Have you ever known a time in American history when the topic of immigration wasn’t center stage in the City of Your Choice Times? I certainly haven’t. And this is a good thing. It’s productive and healthy for democratic societies to have ‘national conversations’ that impact us all in unique ways. Like many hot topics, feelings and ideas about immigration and diversity seem to be divided into two diametrically opposed views: either immigration is a powerful tool that contributes to our uniquely American success story or, conversely, we’ve reached a tipping point where immigration is about to do us in and be our kiss of death.

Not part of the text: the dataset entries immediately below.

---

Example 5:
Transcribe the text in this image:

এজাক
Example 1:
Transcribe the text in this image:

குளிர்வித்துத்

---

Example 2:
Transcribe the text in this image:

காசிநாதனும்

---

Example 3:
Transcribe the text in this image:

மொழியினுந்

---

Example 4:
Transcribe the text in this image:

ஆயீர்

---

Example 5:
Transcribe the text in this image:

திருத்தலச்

My sense is that, many people on both sides of the equation drive their arguments from an emotional standpoint, as well as sound academic and political research. They either set their gearshift in ‘fear’ mode or ‘touchy-feely’ mode. I’d like to present a few pieces of hard data that may help us sort through the emotional draw and focus on the facts. The following is based on The Global Detroit Study, a research initiative that sheds light on the role and impact foreign-born residents have on one of the most economically depressed regions of our country. The findings reveal why it may be our new immigrants who help move Detroit out of its current state of economic despair and usher it into a new age of prosperity. Key findings of the study show:
- Immigrants residing in southeast Michigan are 150 percent more likely to possess a college degree than the non-immigrant population (37 percent to 23.7 percent). In addition to being educated, immigrants predominate the science, technology, engineering, and mathematics (STEM) fields that are critical to technologies, innovations, and businesses that power the New Economy jobs and firms. In fact, while the foreign born comprise only 12.5 percent of the U.S. population, they possess half of all new Ph.D.s in engineering; 45 percent of all new Ph.D.s in life sciences, physical sciences, and computer sciences; and 40 percent of all new masters degrees in computer sciences, physical sciences and engineering.

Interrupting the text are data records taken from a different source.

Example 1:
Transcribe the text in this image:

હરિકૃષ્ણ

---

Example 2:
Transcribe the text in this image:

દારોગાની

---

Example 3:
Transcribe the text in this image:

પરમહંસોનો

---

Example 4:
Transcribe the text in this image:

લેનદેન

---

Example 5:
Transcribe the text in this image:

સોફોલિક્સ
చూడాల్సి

- The National Venture Capital Association estimates that 25 percent of all public, venture-backed firms launched in the U.S. from 1990-2005 were started by immigrants. These are the most commercially successful of all new economy firms. Similarly, Vivek Wadhwa’s work at Duke University uncovered that 25.3 percent of all high-tech startups in the U.S. from 1995-2005 had at least one immigrant founder.

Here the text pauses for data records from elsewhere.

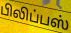
பிலிப்பஸ்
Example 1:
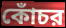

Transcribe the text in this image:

কোঁচর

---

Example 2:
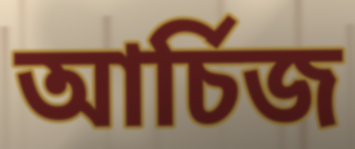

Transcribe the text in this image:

আর্চিজ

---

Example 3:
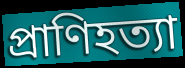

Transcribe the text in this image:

প্রাণিহত্যা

- Throughout urban American, immigrants have played a critical role in stabilizing neighborhoods and bringing population growth to central cities that haven’t seen growth since the first half of the Twentieth Century. Immigrant entrepreneurs have shown an innate ability to provide commercial retail services in core city neighborhoods that are in desperate need of jobs, retail offerings, and investment. Ethnic enclaves in central cities are often characterized by lower crime rates, reduction in blight, increasing property values, and new energy.
With the next round of elections about to unfold, the immigration debate will surely get louder and hotter. I’d like to encourage all of us to remember to look at the data when assessing how we can continue to create a prosperous, diverse, and noble America.